Madagascar's wild Marojejy National Park
the rugged north and its lezten primary forests
Marojejy (or Marojevy) National Park is a 60,150 hectare rugged and wild mountain area in the North Madagascar. It is located between 75 to 2,200 m altitude in one of the most beautiful and impressive virgin areas of the country. The magic of this beauty comes from its absolute originality: to 90% the area is covered with primary forests. It is characterized by lush hills of endless green rainforests, where shrubs, ferns, mosses and lichens hang from the branches and stretch up towards the sunlight. The inaccessibility of the area has created a natural laboratory that houses a unique flora and fauna. For a long time only scientists had access to the park, which was founded in 1952. For several years, however, it has been open to the public. In June 2007, in recognition of its unprecedented biodiversity and breathtaking landscapes, it was officially designated a UNESCO World Heritage Site declared. Nevertheless, the park is acutely endangered, as the resident members of the Tsmihety tribe still practice their traditional slash and burn (tavy). During the political crisis in 2009, trees were reportedly cut down within the national park, the timber of which is traded as precious wood.
Marojejy National Park - A paradise for people and animals
The list of plants and animals native to Marojejy is truly impressive. Most of the species found here are endemic. At least 275 species of ferns and more than 50 species of palms have been catalogued so far in the different altitudes and forest types. In Low height up to 800m grows more lush rainforest dominated by palm trees. At an altitude between 800 and 1500m thrives a Mountain forestwhich provides the optimal conditions for about 300 species of epiphytes, as well as bamboo, various mosses and lichens. The higher altitudes are covered up to 1800m by a Hardwood forest greenery, which is dominated almost exclusively by lichens and mosses. In Marojejy National Park are a total of 150 species of amphibians and reptiles, including over 60 frog species like the green climbing mantella, Leaf-tailed geckos, Brookesia chameleons and many others Reptiles native. 45 mammal species live in these pristine forests, including 11 species of lemurs. The most common forest dweller is the endangered Silk Sifakawhich is found only here and in the Anjanaharibe Sud Reserve. Silky sifakas are the most endangered primates in the world. Only about a thousand of them are left. Just like the indris, they are bound to very special living conditions and can therefore only settle in very few areas. Life in captivity is out of the question for these demanding prosimians. Experts have so far assumed that around 120 bird species are native to the Marojejy National Park. However, since the area is hardly developed in large parts, new species are constantly being discovered. Virtually every scientific expedition on the slippery slopes and through the roaring streams is rewarded with the discovery of new species, especially as far as invertebrates are concerned.

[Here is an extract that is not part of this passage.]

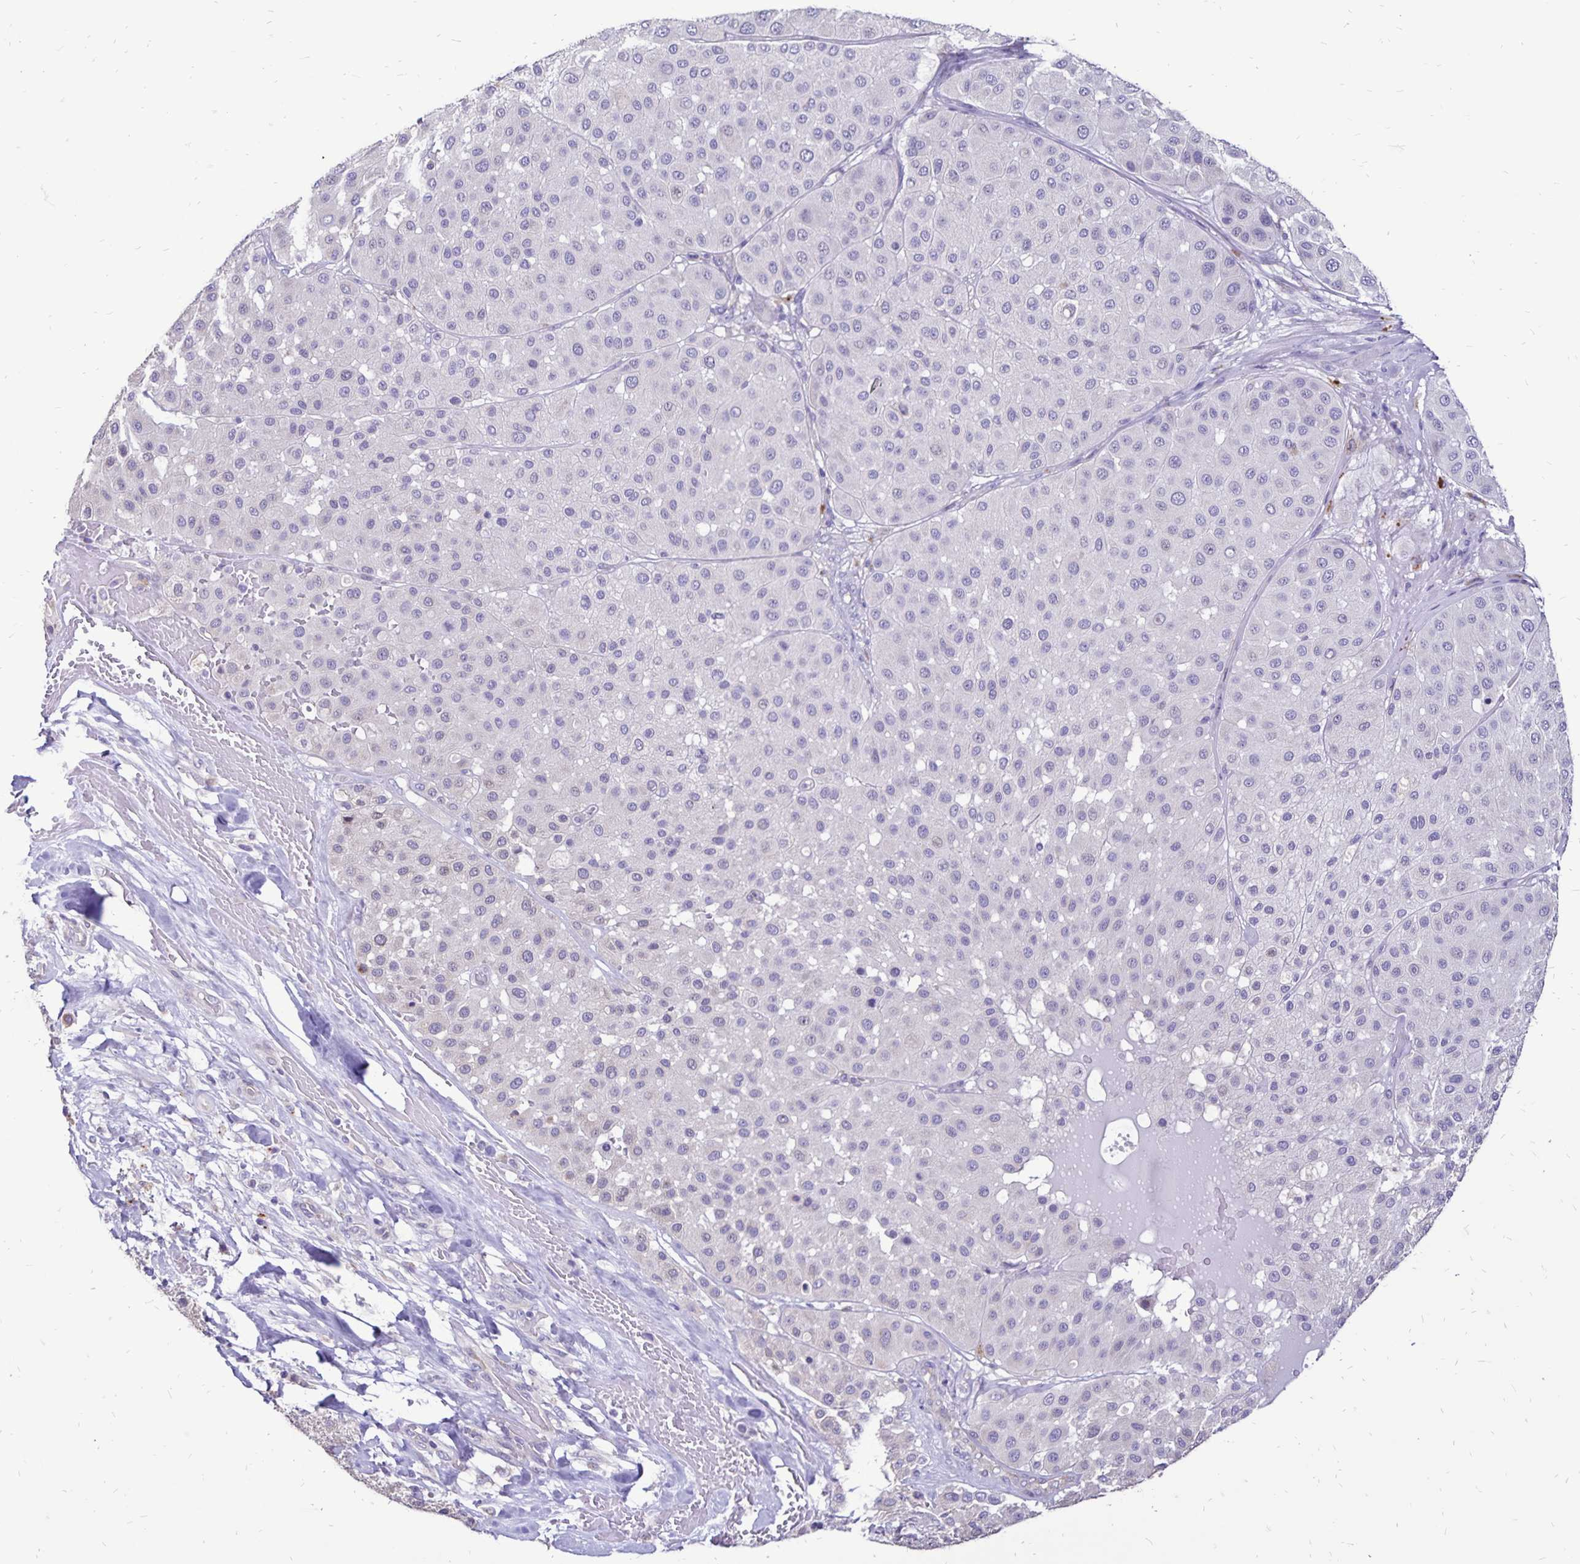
{"staining": {"intensity": "negative", "quantity": "none", "location": "none"}, "tissue": "melanoma", "cell_type": "Tumor cells", "image_type": "cancer", "snomed": [{"axis": "morphology", "description": "Malignant melanoma, Metastatic site"}, {"axis": "topography", "description": "Smooth muscle"}], "caption": "This is a photomicrograph of IHC staining of malignant melanoma (metastatic site), which shows no positivity in tumor cells.", "gene": "EVPL", "patient": {"sex": "male", "age": 41}}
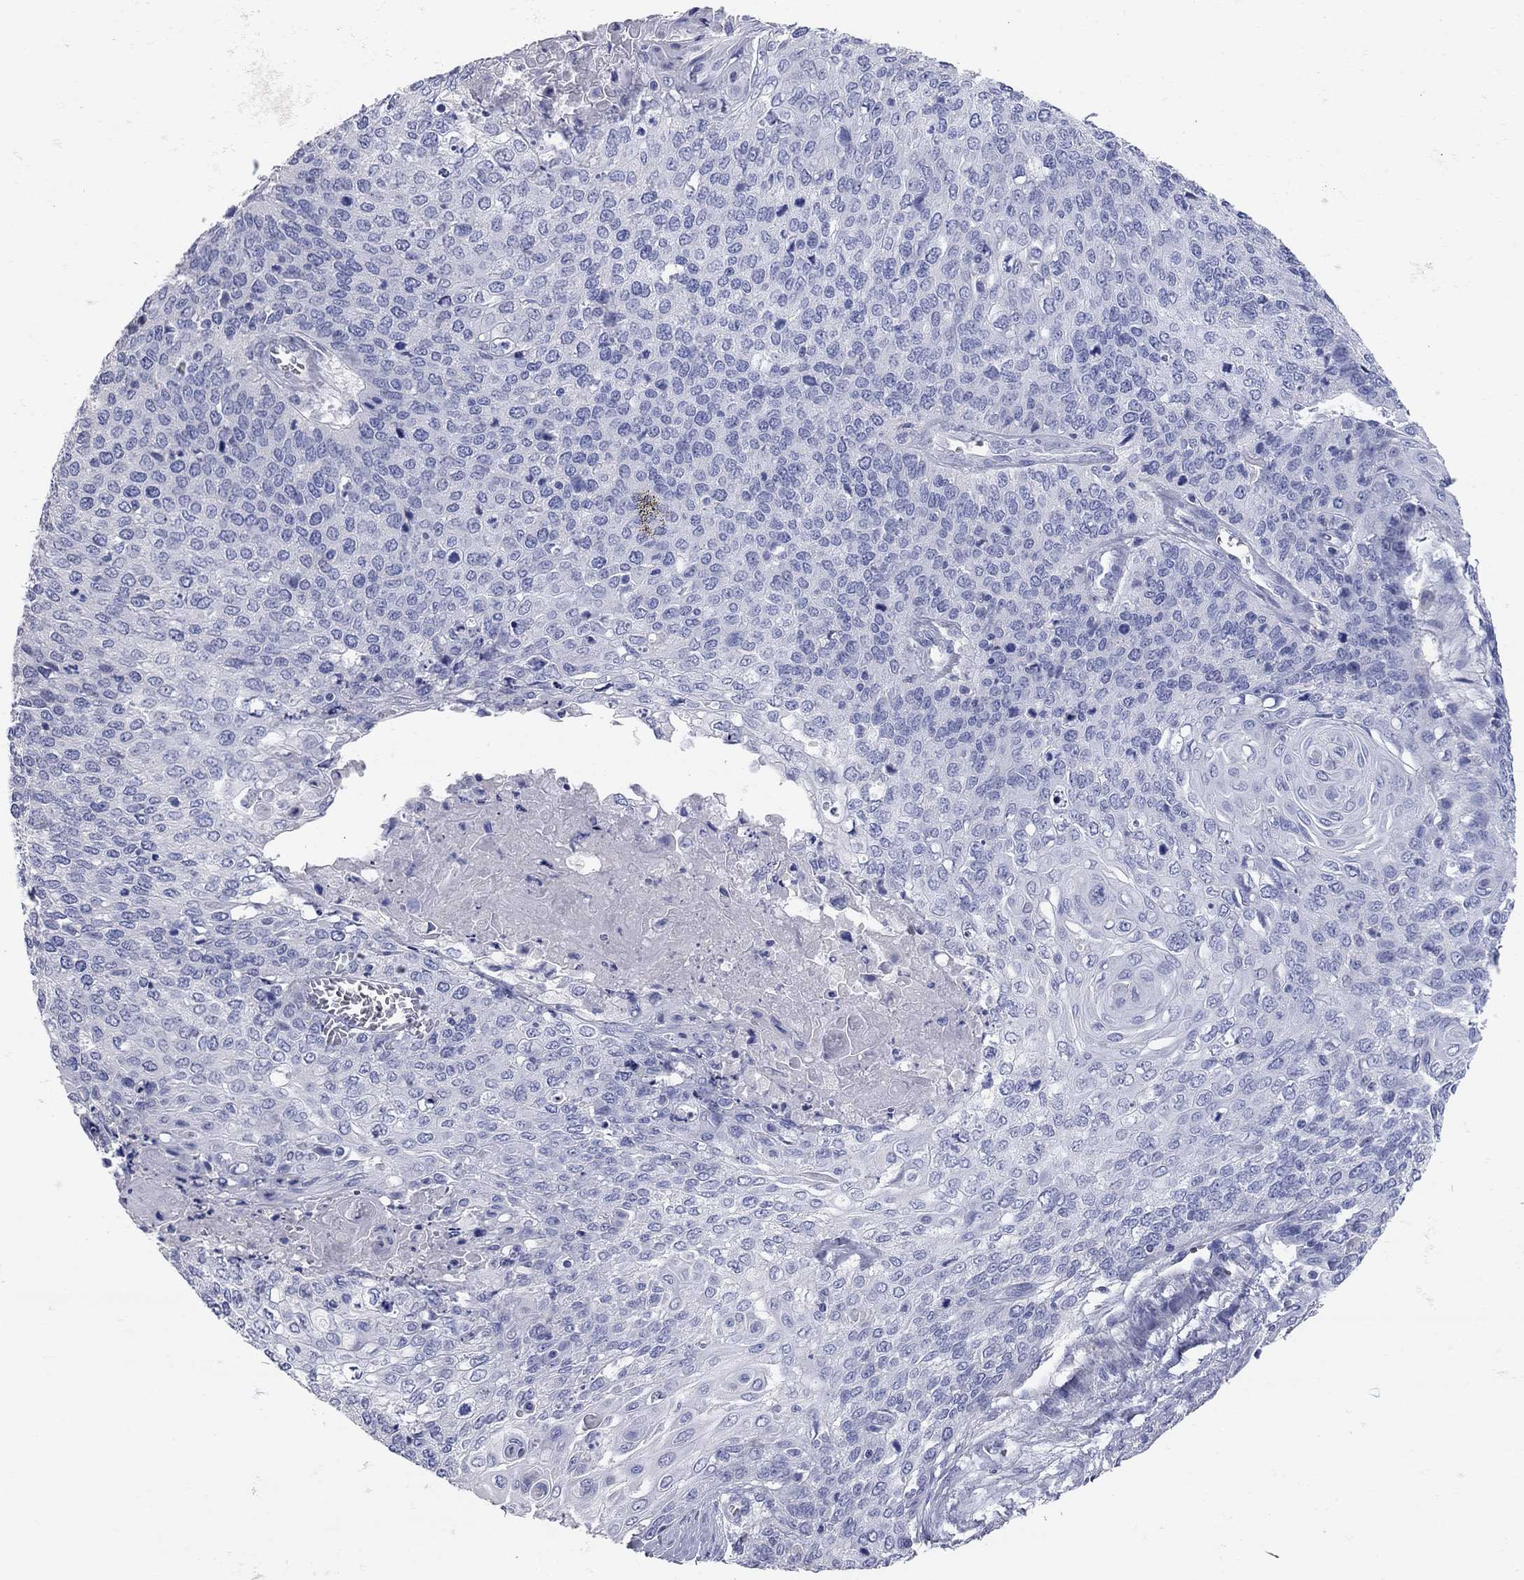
{"staining": {"intensity": "negative", "quantity": "none", "location": "none"}, "tissue": "cervical cancer", "cell_type": "Tumor cells", "image_type": "cancer", "snomed": [{"axis": "morphology", "description": "Squamous cell carcinoma, NOS"}, {"axis": "topography", "description": "Cervix"}], "caption": "Squamous cell carcinoma (cervical) stained for a protein using IHC exhibits no staining tumor cells.", "gene": "AOX1", "patient": {"sex": "female", "age": 39}}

Your journey to the untouched paradise of Marojejy
When planning your trip to Marojejy, please note that this is one of the most Most humid regions in Madagascar. The whole year over patter here, just as also in the Masoala National Park heavy rains descend and from December to April the rains are so heavy that it becomes almost impossible to reach Marojejy. The temperature difference between the warm and cool seasons is small, but depends on the altitudes. The hottest month is February with an average temperature of 25°C at lower altitudes. In July, the coolest month the temperature drops to an average of 19°C. The main entrance of the park is located at Andapawhich is located on a good asphalt road from Sambava to Antalaha. Here all the preparations of the trip can be made. After arranging the guides, porters and provisions, you will be met with a Jeep to Mandena brought. This is the place where you can get closest to the foot of the massif by car. After further 4,5km walk to the entrance of the park. After walking 4km inside the park, you will reach the first camp on the left side. The second camp is much higher and takes another hike of 1-2 hours. On the last 900 m of the route must be 450 meters of altitude be mastered, which is very exhausting in the prevailing weather conditions. When the almost permanently present clouds clear, a breathtaking view of the towering Marojejy peaks and the surrounding forests is revealed, which you will surely remember for a long time. All the aching feet, blisters, leeches and sweat and rain soaked clothes will be long forgotten by then.